Saved entries
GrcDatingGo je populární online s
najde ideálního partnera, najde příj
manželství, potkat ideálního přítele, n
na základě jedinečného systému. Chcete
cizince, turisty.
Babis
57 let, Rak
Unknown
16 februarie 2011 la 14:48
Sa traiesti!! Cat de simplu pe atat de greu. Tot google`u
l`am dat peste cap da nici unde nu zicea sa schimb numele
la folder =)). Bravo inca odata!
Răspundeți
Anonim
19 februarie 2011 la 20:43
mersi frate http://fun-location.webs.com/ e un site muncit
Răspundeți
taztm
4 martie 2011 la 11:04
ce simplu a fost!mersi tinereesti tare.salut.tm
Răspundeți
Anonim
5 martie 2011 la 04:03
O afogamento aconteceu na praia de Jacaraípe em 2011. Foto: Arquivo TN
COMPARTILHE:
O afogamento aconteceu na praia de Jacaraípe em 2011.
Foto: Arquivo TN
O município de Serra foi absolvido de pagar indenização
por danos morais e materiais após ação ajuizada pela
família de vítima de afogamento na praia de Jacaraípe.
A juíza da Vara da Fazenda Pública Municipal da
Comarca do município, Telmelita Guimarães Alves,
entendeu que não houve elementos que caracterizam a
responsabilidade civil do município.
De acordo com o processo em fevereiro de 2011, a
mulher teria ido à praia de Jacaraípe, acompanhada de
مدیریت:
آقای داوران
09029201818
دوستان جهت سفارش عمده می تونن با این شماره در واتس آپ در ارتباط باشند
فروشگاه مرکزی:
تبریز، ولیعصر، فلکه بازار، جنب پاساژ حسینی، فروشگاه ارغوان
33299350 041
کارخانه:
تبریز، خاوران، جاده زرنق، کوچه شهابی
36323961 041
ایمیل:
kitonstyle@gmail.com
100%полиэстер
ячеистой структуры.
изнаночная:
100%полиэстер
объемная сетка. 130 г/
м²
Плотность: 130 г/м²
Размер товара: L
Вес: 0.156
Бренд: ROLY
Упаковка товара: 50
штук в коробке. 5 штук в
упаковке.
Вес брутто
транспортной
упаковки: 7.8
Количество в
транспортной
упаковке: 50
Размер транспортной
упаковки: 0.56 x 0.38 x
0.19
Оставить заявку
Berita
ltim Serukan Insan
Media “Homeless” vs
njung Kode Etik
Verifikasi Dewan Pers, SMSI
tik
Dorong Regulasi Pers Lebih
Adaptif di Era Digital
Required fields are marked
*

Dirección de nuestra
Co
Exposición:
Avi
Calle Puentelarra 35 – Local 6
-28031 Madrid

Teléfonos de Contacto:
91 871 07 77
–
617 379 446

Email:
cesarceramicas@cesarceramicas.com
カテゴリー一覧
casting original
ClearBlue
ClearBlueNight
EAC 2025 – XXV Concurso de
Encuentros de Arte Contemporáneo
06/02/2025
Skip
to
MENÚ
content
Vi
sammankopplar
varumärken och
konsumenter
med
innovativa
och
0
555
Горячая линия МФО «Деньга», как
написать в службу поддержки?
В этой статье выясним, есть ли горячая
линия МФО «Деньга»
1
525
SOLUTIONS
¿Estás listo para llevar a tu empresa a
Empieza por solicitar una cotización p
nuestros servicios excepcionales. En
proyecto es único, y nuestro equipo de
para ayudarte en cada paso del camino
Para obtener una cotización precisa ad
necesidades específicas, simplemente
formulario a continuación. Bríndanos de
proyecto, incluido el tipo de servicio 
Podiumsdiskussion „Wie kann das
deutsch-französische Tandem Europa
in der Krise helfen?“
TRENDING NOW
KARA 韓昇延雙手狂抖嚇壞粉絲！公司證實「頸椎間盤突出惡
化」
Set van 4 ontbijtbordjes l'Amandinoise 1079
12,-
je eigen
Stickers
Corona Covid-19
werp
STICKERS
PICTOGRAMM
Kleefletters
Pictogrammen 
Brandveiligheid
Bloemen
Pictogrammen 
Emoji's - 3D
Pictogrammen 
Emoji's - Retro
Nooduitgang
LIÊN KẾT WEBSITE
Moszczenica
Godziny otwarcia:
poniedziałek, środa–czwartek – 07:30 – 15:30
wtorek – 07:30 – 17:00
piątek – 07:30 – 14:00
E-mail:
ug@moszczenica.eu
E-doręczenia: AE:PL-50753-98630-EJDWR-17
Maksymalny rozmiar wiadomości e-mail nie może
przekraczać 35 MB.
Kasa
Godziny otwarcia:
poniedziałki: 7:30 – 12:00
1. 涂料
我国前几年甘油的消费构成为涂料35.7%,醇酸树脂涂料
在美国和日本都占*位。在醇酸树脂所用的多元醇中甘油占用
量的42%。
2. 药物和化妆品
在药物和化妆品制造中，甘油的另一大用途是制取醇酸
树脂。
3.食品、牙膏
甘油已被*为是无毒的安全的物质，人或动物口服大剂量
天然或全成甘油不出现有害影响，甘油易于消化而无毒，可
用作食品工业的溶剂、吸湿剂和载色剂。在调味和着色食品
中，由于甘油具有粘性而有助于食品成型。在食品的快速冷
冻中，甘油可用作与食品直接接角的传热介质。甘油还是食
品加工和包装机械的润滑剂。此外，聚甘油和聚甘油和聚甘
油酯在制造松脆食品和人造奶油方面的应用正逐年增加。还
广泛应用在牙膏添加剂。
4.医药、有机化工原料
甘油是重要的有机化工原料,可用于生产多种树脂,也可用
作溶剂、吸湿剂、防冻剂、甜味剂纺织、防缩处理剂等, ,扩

EXERCISE DESCRIPTION
Show each line of the data that contains the string "afogamento".

FINAL ANSWER
O afogamento aconteceu na praia de Jacaraípe em 2011. Foto: Arquivo TN
O afogamento aconteceu na praia de Jacaraípe em 2011.
família de vítima de afogamento na praia de Jacaraípe.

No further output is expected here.